Consumers should avoid taking out savings accounts such as fixed rate bonds with particularly long return periods in the aftermath of the global economic downturn, an expert has said.

In the wake of the recession, the general mood among investors has been characterised by widespread risk-aversion as people look to play it safe with their money by storing it in products like ISAs with guarantees of returns over lengthy periods.

However, according to Jason Butler, partner at Bloomsbury Financial Planning, it is not a good idea to take out savings for anything longer than six months "unless you really need to know the return".

Research published last week (June 22nd) by F&C Investments showed that while the majority of Britons recognise the fact that stashing cash for the future is a good idea in the present economic climate, many are being hampered in their objectives by their attitude towards risk.

For instance, 30 per cent of respondents indicated the primary attraction to saving for them is complete capital security, meaning that some 70 per cent have pretty much dismissed any equity investment from the outset.

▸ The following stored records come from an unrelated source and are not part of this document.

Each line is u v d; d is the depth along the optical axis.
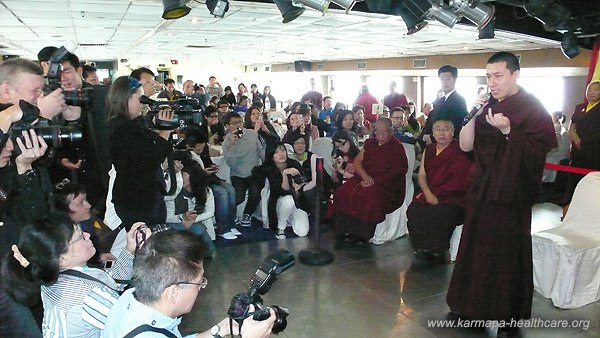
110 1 5.10
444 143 3.99
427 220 3.94
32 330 1.70
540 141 2.59
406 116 7.50
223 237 4.59
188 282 1.23
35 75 1.69
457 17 3.60
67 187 2.37
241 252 4.20
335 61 15.36
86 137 2.76
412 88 12.49
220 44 10.89
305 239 4.58
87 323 1.46
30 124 1.56
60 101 1.80
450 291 2.96
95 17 6.48
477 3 3.55
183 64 19.72
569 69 8.53
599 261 3.14
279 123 9.23
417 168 5.70
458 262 2.90
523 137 2.57
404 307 3.16
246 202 4.96
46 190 1.89
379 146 4.40
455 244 3.95
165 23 7.11
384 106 8.20
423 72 11.89
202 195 3.93
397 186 4.40
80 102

Meanwhile, 40 per cent pursue a strong rate of interest, with 45 per cent stating that the riskiest level of investment they hold is cash on a deposit.

With these figures in mind, Mr Butler noted: "If you can't lock it [the money] up for ten years then you can't take the risk with it."

He went on to urge individuals to avoid locking up their funds for too long if at all possible, because it is likely they will be "worse off" eventually when rates attached to their product go up, meaning they will be stuck with an account offering no significant return.

Furthermore, the expert advised consumers to also look out for notice periods and transfer penalties on their packages.

Jonathan Davis, managing director of Jonathan Davis Wealth Management, has called on consumers to do all they can to maximise the figures they are receiving from their cash held in the likes of ISAs and fixed rate bonds.

Mr Davis explained that one of the best ways people can go about boosting their funds is to "get optimal interest rates" on their savings and he added that this can be done relatively comfortably.

"You can easily go online and conduct a search to find 2.5 to three per cent interest," he noted.

For instance, the expert stated that by doing this, anyone with 50,000 stored in cash savings would earn around 750 extra annually for no additional outlay.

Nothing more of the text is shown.